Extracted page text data
•••

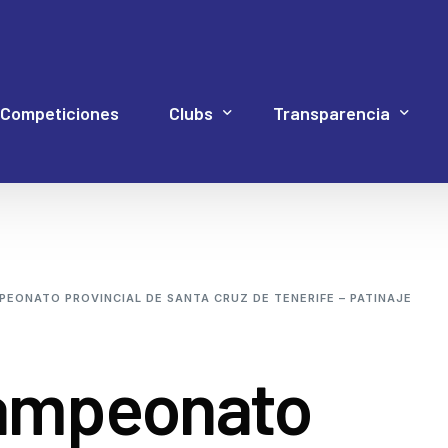
Competiciones
Clubs
Transparencia
Hockey Línea
Acuerdos Asamblea
Documentación 4P
Web Proye
Hockey Patines
Código de Buen Gob
PEONATO PROVINCIAL DE SANTA CRUZ DE TENERIFE – PATINAJE
Inline Freestyle
Cuentas
Patinaje artístico
Elecciones
Campeonato
Patinaje velocidad
Estatutos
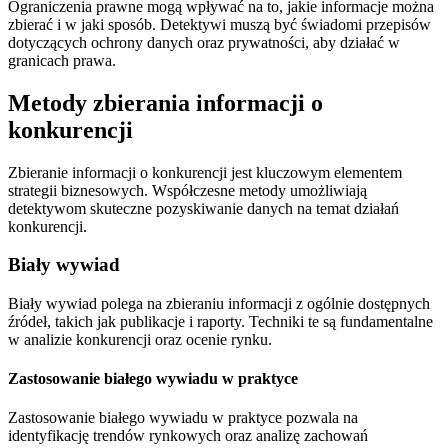
Ograniczenia prawne mogą wpływać na to, jakie informacje można
zbierać i w jaki sposób. Detektywi muszą być świadomi przepisów
dotyczących ochrony danych oraz prywatności, aby działać w
granicach prawa.
Metody zbierania informacji o
konkurencji
Zbieranie informacji o konkurencji jest kluczowym elementem
strategii biznesowych. Współczesne metody umożliwiają
detektywom skuteczne pozyskiwanie danych na temat działań
konkurencji.
Biały wywiad
Biały wywiad polega na zbieraniu informacji z ogólnie dostępnych
źródeł, takich jak publikacje i raporty. Techniki te są fundamentalne
w analizie konkurencji oraz ocenie rynku.
Zastosowanie białego wywiadu w praktyce
Zastosowanie białego wywiadu w praktyce pozwala na
identyfikację trendów rynkowych oraz analizę zachowań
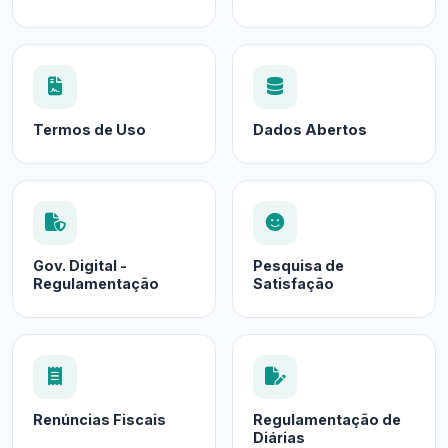
Termos de Uso
Dados Abertos
Gov. Digital -
Pesquisa de
Regulamentação
Satisfação
Renúncias Fiscais
Regulamentação de
Diárias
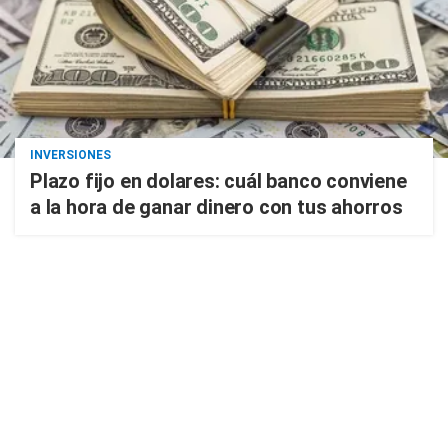
INVERSIONES
Plazo fijo en dolares: cuál banco conviene
a la hora de ganar dinero con tus ahorros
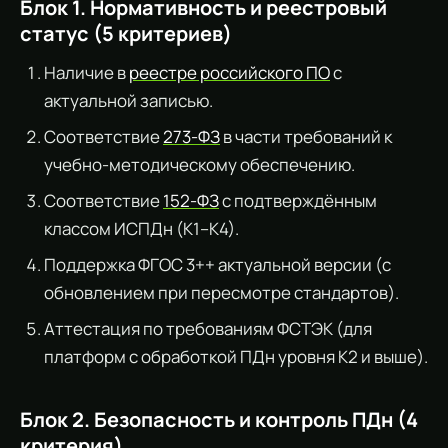
Блок 1. Нормативность и реестровый
статус (5 критериев)
Наличие в
реестре российского ПО
с
актуальной записью.
Соответствие
273-ФЗ
в части требований к
учебно-методическому обеспечению.
Соответствие
152-ФЗ
с подтверждённым
классом ИСПДн (К1–К4).
Поддержка ФГОС 3++ актуальной версии (с
обновлением при пересмотре стандартов).
Аттестация по требованиям ФСТЭК (для
платформ с обработкой ПДн уровня К2 и выше).
Блок 2. Безопасность и контроль ПДн (4
критерия)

•••

= What this task involves =
Reproduce the text lines of all the records, substituting "Normatização" for each instance of "Regulamentação" and leaving everything else unchanged. Omit the pictures from your answer.

= Solution to this exercise =
Competiciones
Clubs
Transparencia
Hockey Línea
Acuerdos Asamblea
Documentación 4P
Web Proye
Hockey Patines
Código de Buen Gob
PEONATO PROVINCIAL DE SANTA CRUZ DE TENERIFE – PATINAJE
Inline Freestyle
Cuentas
Patinaje artístico
Elecciones
Campeonato
Patinaje velocidad
Estatutos
Ograniczenia prawne mogą wpływać na to, jakie informacje można
zbierać i w jaki sposób. Detektywi muszą być świadomi przepisów
dotyczących ochrony danych oraz prywatności, aby działać w
granicach prawa.
Metody zbierania informacji o
konkurencji
Zbieranie informacji o konkurencji jest kluczowym elementem
strategii biznesowych. Współczesne metody umożliwiają
detektywom skuteczne pozyskiwanie danych na temat działań
konkurencji.
Biały wywiad
Biały wywiad polega na zbieraniu informacji z ogólnie dostępnych
źródeł, takich jak publikacje i raporty. Techniki te są fundamentalne
w analizie konkurencji oraz ocenie rynku.
Zastosowanie białego wywiadu w praktyce
Zastosowanie białego wywiadu w praktyce pozwala na
identyfikację trendów rynkowych oraz analizę zachowań
Termos de Uso
Dados Abertos
Gov. Digital -
Pesquisa de
Normatização
Satisfação
Renúncias Fiscais
Normatização de
Diárias
INVERSIONES
Plazo fijo en dolares: cuál banco conviene
a la hora de ganar dinero con tus ahorros
Блок 1. Нормативность и реестровый
статус (5 критериев)
Наличие в
реестре российского ПО
с
актуальной записью.
Соответствие
273-ФЗ
в части требований к
учебно-методическому обеспечению.
Соответствие
152-ФЗ
с подтверждённым
классом ИСПДн (К1–К4).
Поддержка ФГОС 3++ актуальной версии (с
обновлением при пересмотре стандартов).
Аттестация по требованиям ФСТЭК (для
платформ с обработкой ПДн уровня К2 и выше).
Блок 2. Безопасность и контроль ПДн (4
критерия)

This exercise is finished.